**Directions for this task**
Which lines in the records below contain the string "like"? Copy each of those lines, and treat uppercase and lowercase as different.

___

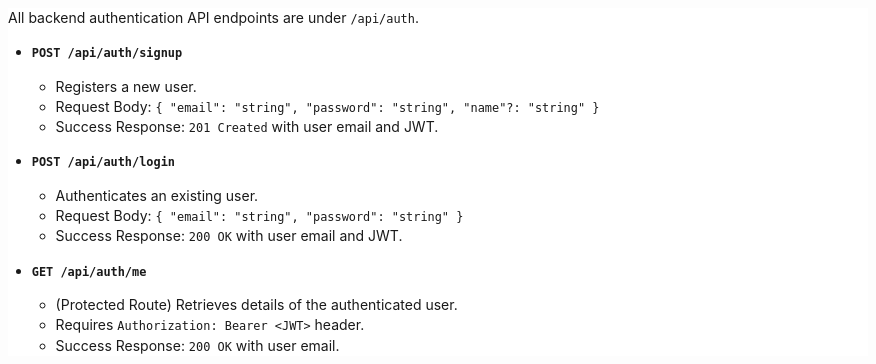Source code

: All backend authentication API endpoints are under `/api/auth`.

- **`POST /api/auth/signup`**

  - Registers a new user.
  - Request Body: `{ "email": "string", "password": "string", "name"?: "string" }`
  - Success Response: `201 Created` with user email and JWT.

- **`POST /api/auth/login`**

  - Authenticates an existing user.
  - Request Body: `{ "email": "string", "password": "string" }`
  - Success Response: `200 OK` with user email and JWT.

- **`GET /api/auth/me`**
  - (Protected Route) Retrieves details of the authenticated user.
  - Requires `Authorization: Bearer <JWT>` header.
  - Success Response: `200 OK` with user email.
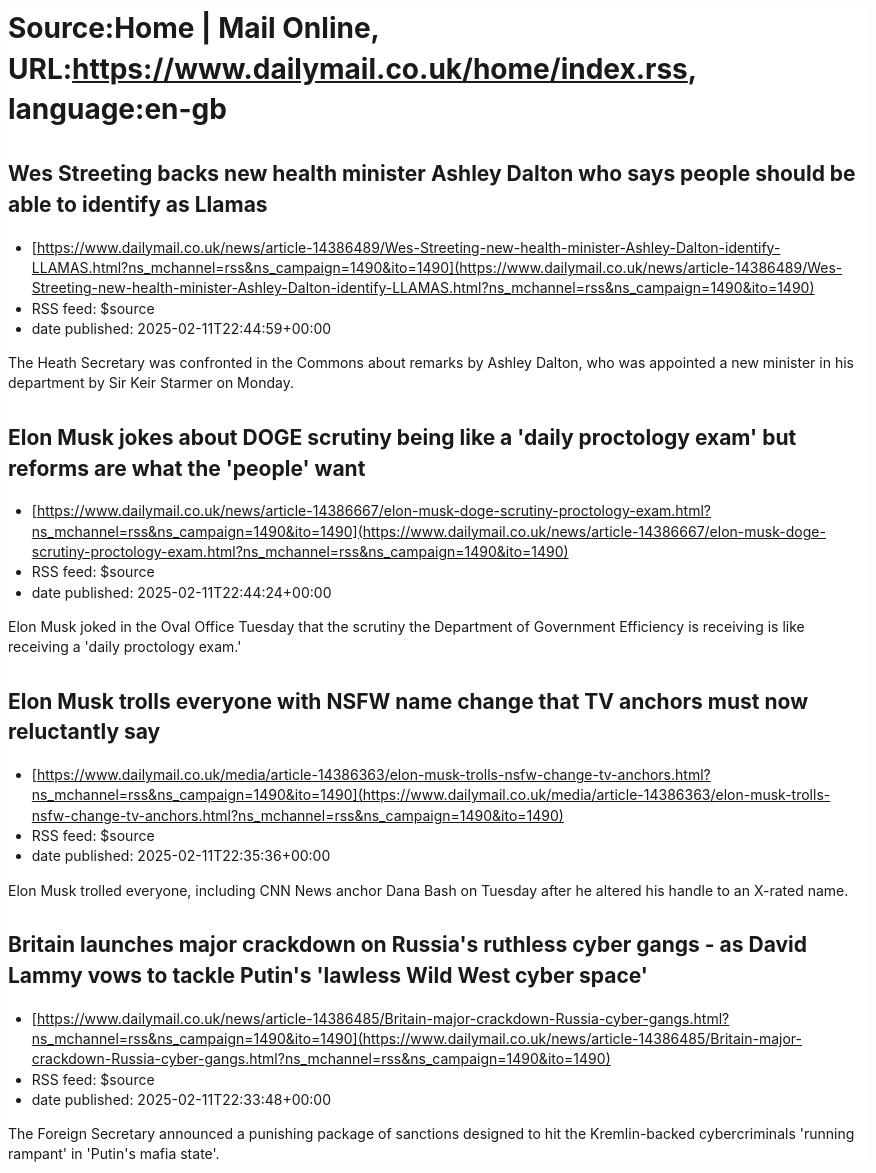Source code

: # Source:Home | Mail Online, URL:https://www.dailymail.co.uk/home/index.rss, language:en-gb

## Wes Streeting backs new health minister Ashley Dalton who says people should be able to identify as Llamas
 - [https://www.dailymail.co.uk/news/article-14386489/Wes-Streeting-new-health-minister-Ashley-Dalton-identify-LLAMAS.html?ns_mchannel=rss&ns_campaign=1490&ito=1490](https://www.dailymail.co.uk/news/article-14386489/Wes-Streeting-new-health-minister-Ashley-Dalton-identify-LLAMAS.html?ns_mchannel=rss&ns_campaign=1490&ito=1490)
 - RSS feed: $source
 - date published: 2025-02-11T22:44:59+00:00

The Heath Secretary was confronted in the Commons about remarks by Ashley Dalton, who was appointed a new minister in his department by Sir Keir Starmer on Monday.

## Elon Musk jokes about DOGE scrutiny being like a 'daily proctology exam' but reforms are what the 'people' want
 - [https://www.dailymail.co.uk/news/article-14386667/elon-musk-doge-scrutiny-proctology-exam.html?ns_mchannel=rss&ns_campaign=1490&ito=1490](https://www.dailymail.co.uk/news/article-14386667/elon-musk-doge-scrutiny-proctology-exam.html?ns_mchannel=rss&ns_campaign=1490&ito=1490)
 - RSS feed: $source
 - date published: 2025-02-11T22:44:24+00:00

Elon Musk joked in the Oval Office Tuesday that the scrutiny the Department of Government Efficiency is receiving is like receiving a 'daily proctology exam.'

## Elon Musk trolls everyone with NSFW name change that TV anchors must now reluctantly say
 - [https://www.dailymail.co.uk/media/article-14386363/elon-musk-trolls-nsfw-change-tv-anchors.html?ns_mchannel=rss&ns_campaign=1490&ito=1490](https://www.dailymail.co.uk/media/article-14386363/elon-musk-trolls-nsfw-change-tv-anchors.html?ns_mchannel=rss&ns_campaign=1490&ito=1490)
 - RSS feed: $source
 - date published: 2025-02-11T22:35:36+00:00

Elon Musk trolled everyone, including CNN News anchor Dana Bash on Tuesday after he altered his handle to an X-rated name.

## Britain launches major crackdown on Russia's ruthless cyber gangs - as David Lammy vows to tackle Putin's 'lawless Wild West cyber space'
 - [https://www.dailymail.co.uk/news/article-14386485/Britain-major-crackdown-Russia-cyber-gangs.html?ns_mchannel=rss&ns_campaign=1490&ito=1490](https://www.dailymail.co.uk/news/article-14386485/Britain-major-crackdown-Russia-cyber-gangs.html?ns_mchannel=rss&ns_campaign=1490&ito=1490)
 - RSS feed: $source
 - date published: 2025-02-11T22:33:48+00:00

The Foreign Secretary announced a punishing package of sanctions designed to hit the Kremlin-backed cybercriminals 'running rampant' in 'Putin's mafia state'.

___

**Exercise result**
## Elon Musk jokes about DOGE scrutiny being like a 'daily proctology exam' but reforms are what the 'people' want
Elon Musk joked in the Oval Office Tuesday that the scrutiny the Department of Government Efficiency is receiving is like receiving a 'daily proctology exam.'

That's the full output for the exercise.